The only difference in the config file is I replaced kafka, schema-registry and hive with localhost.

  • localhost:9092
  • localhost:8081
  • localhost:10000

And here is the full command:
java -Dspark.master=local[*] -Dspark.serializer=org.apache.spark.serializer.KryoSerializer -cp hadoop-aws-2.7.5.jar -cp aws-java-sdk-1.7.4.jar -cp hoodie-spark-bundle-0.4.7.jar -cp metorikku-standalone.jar com.yotpo.metorikku.Metorikku -c config.yaml

Thank you

Can you add this jar to the classpath as well?
https://repo1.maven.org/maven2/org/datanucleus/datanucleus-core/3.2.10/datanucleus-core-3.2.10.jar

It's not being packaged with assembled spark

Hi lyogev,

After adding couple of datanucleus libraries that error went away. I can see data written to the output now. Thank you.
However, I'm getting a crash at a later point.
The error is: ERROR MicroBatchExecution: Query
Failed to get update last commit time synced
NoSuchObjectException(message:default.hoodie_test table not found)

Have you seen this error before? I'm trying to figure it out.
Also, I'm not passing hoodie-spark-bundle-0.4.7.jar to the class path. I believe is included into the standalone jar file.

Command:
java -Dspark.master=local[*] -Dspark.serializer=org.apache.spark.serializer.KryoSerializer -cp datanucleus-core-3.2.10.jar:datanucleus-api-jdo-3.2.8.jar:datanucleus-rdbms-3.2.9.jar:metorikku-standalone.jar com.yotpo.metorikku.Metorikku -c config.yaml

Thank you

Regarding hoodie, yes, it's not needed in the classpath, it's bundled already (in the standalone version).
Regarding the error, what you are missing here is hive configuration, hoodie is heavily coupled to hive, you need spark to write to hive and you need hoodie to write to hive.
So first your spark command needs to be aware of hive:
-Dspark.hadoop.hive.metastore.uris=thrift://hive:9083 -Dspark.sql.catalogImplementation=hive

Then in the job file make sure hoodie output is configured with:
hiveJDBCURL: jdbc:hive2://hive:10000

As you see spark communicates directly to hive metastore, and hoodie communicates with hive server.

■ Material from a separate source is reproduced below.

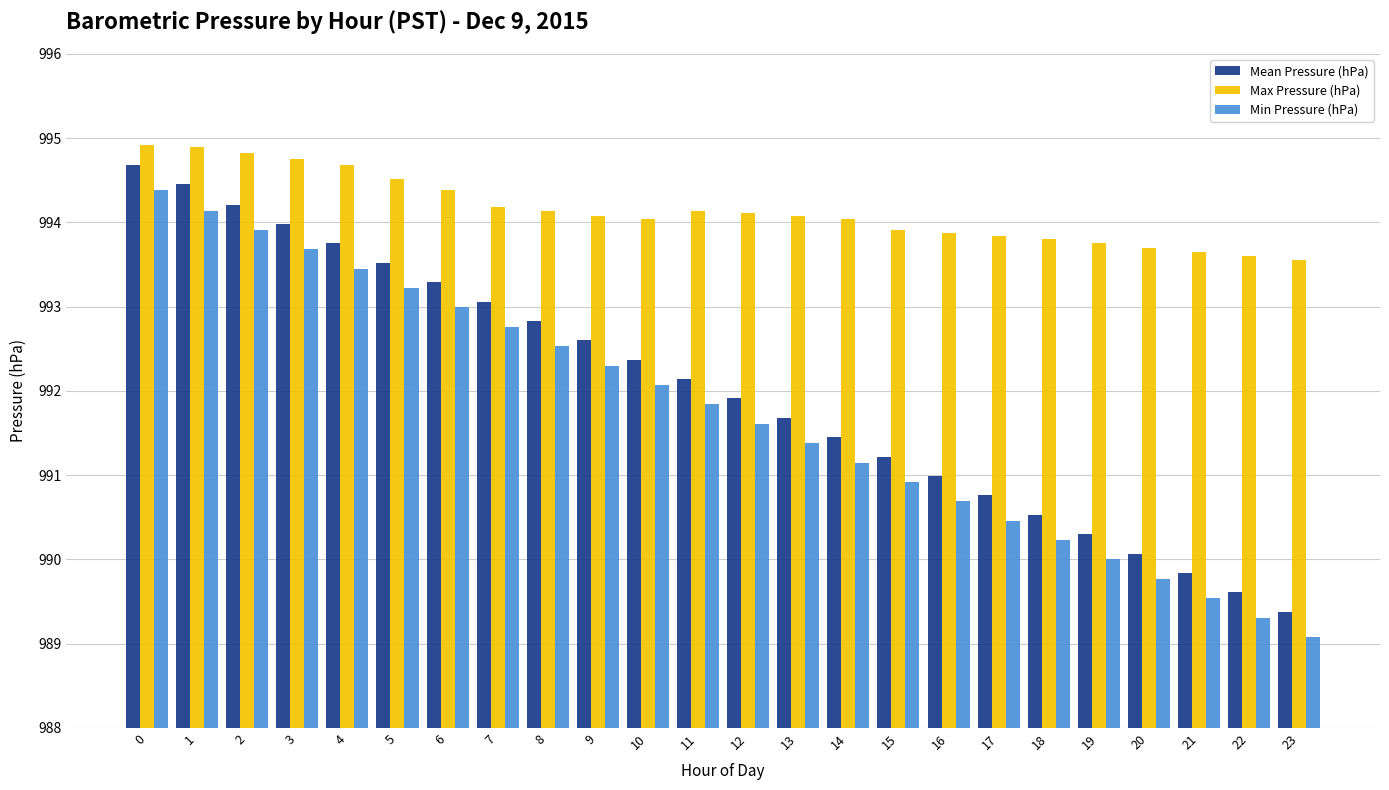

Is it true that Min Pressure (hPa) equals 1466.7 at 22?

False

I think you can skip the hive sync simply by omitting the tableName from the hive output in the metric file, but I never tested this.
If that doesn't work, omit tableName and add:

extraOptions:
  hoodie.table.name: test

Hi lyogev,

That was it. I simply added those 2 extra configs to the command and it worked.

Command:
java -Dspark.master=local[*] -Dspark.serializer=org.apache.spark.serializer.KryoSerializer -Dspark.hadoop.hive.metastore.uris=thrift://localhost:9083 -Dspark.sql.catalogImplementation=hive -cp datanucleus-core-3.2.10.jar:datanucleus-api-jdo-3.2.8.jar:datanucleus-rdbms-3.2.9.jar:metorikku-standalone.jar com.yotpo.metorikku.Metorikku -c config.yaml

I knew it had something to do with that config value. I was modifying hive.metastore.uris in hive-site.xml all day, but never worked. After seeing your suggestion, I added to the command and it worked. I'm not sure why it wasn't able to get the value from hive-site.xml.

Thank you so much.

To use hive-site files etc., you need to use the regular metorikku version, not the standalone and use spark-submit, then it relates to the config folders.